Ephraim Adamz is a creative artist and public speaker who is often regarded as the "King of Pride". He is recognized for his event planning and advocacy for marginalized communities. He has dedicated his crafts to social consciousness and healing. As the COVID pandemic brought the conversation of racial disparities to the forefront in new ways, so did Ephraim Adamz.
TheModelMinority.com is a website that highlights past and current examples of Black and Asian solidarity. The idea came to Ephraim Adamz after writing and recording the song "Stop Asian Hate / Solidarity" as a form of peaceful protest so that listeners can learn and empathize with Black and Asian lives through music storytelling. The song and website was launched during May 2023 in honor of Asian American and Pacific Islander Heritage Month. The landing page is in its early stages, but over time will be packed with content to move the movement forward. The mission is to curate a hub of information that embraces the unity between the two communities in a way that is both intersectional and affirming. When participants arrive at the homepage the first thing they will see is a welcome greeting from transgender rights advocate Gia Gunn of RuPual's Drag Race.

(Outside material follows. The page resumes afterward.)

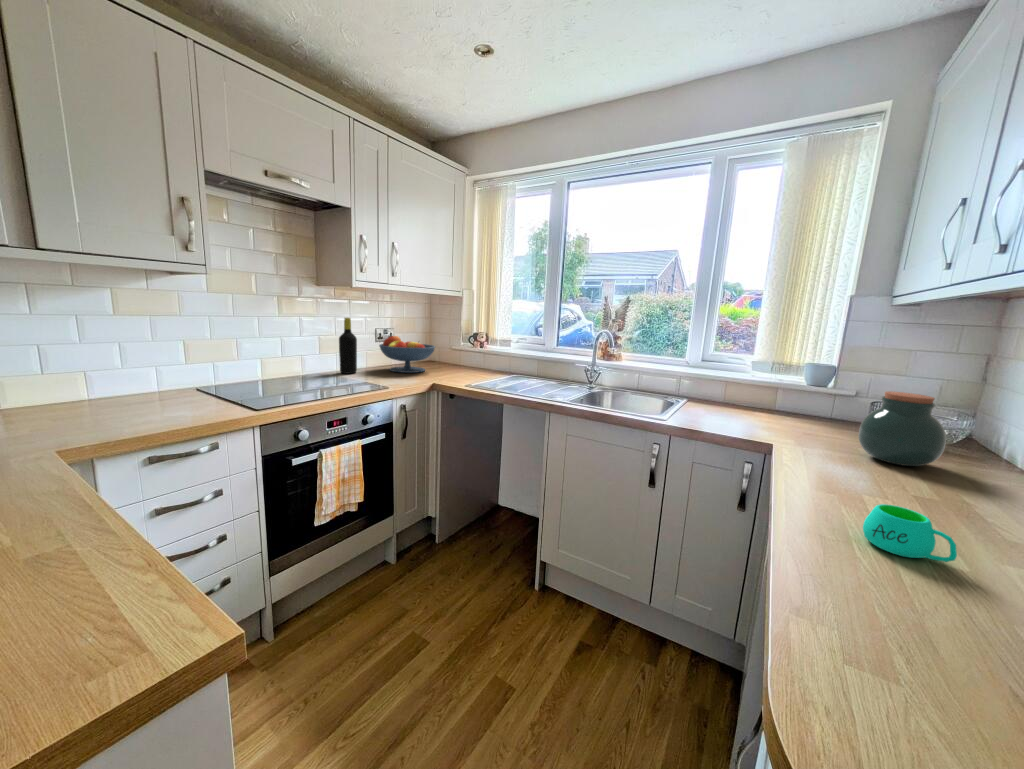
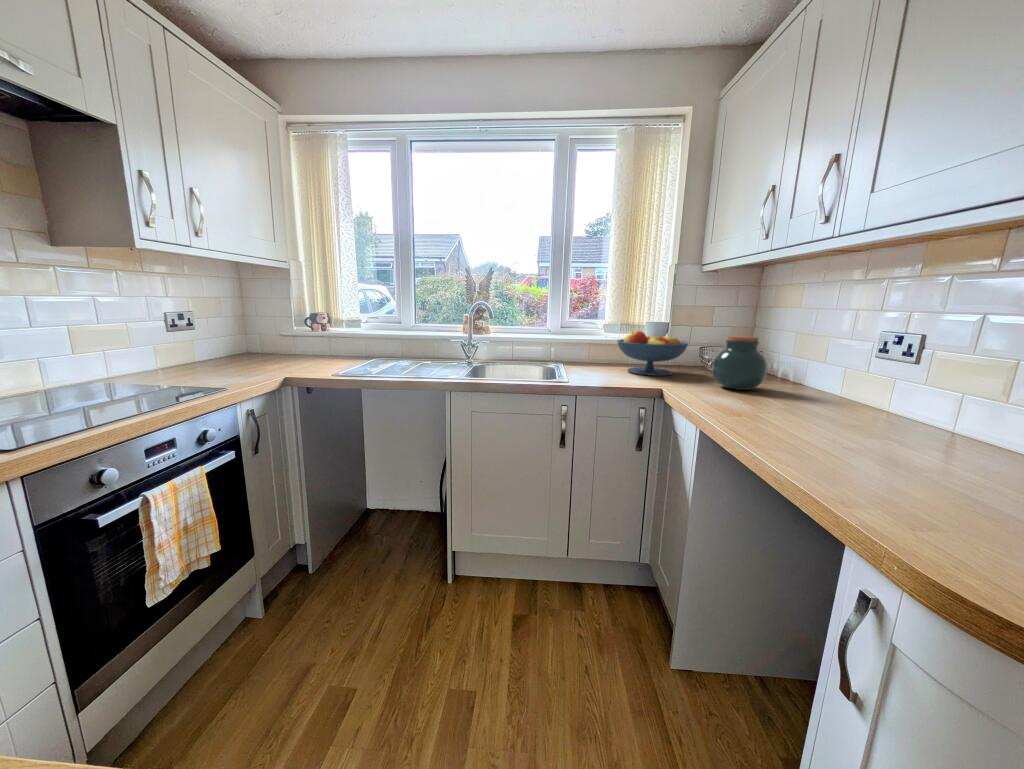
bottle: present [339,318,357,374] -> none [107,296,147,379]
fruit bowl: present [379,336,435,373] -> present [617,331,688,376]
mug: present [863,504,957,562] -> none [800,412,867,447]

Have you ever used the term "Black" or "African American" or "People of Color" and yet still have an underlining sense of uncertainty as to who's being referred to? After all you could be referencing someone Caribbean or Afro-Latino. Maybe you're speaking of Africans who migrated to the United State after the Emancipation Proclamation. Maybe you're describing a Black person born in the UK or another nation.
When utilizing "Negro" in America there is a distinct common sense that you're speaking about descendants of U.S. chattel slavery, segregation, and Jim Crow laws. When utilizing Negro there is a collective understanding that you're referring to those who identify with the Civil Rights movement. Pioneers such as Martin Luther King, Rosa Parks, and Booker T Washington come to mind. Negro represents the experience of Black people who's family bloodline has survived the underground railroads, lynch hangings from trees, Klu Klux Klan, mass incarceration for possession of marijuana, and early protests of police brutality. Negro rarely leaves room for misconception.
Black people are not a monolith so it is important to differentiate those within the African Diaspora. For example a Jamaican, or Haitian, or Nigerian may not relate to the complexities of the Negro American experience or vice versa. Colonization , slavery, and the horrors that have happened after slavery did not happen to each group in the same ways.
In closing, we are a Negro lead website that collaborates with Asian communities.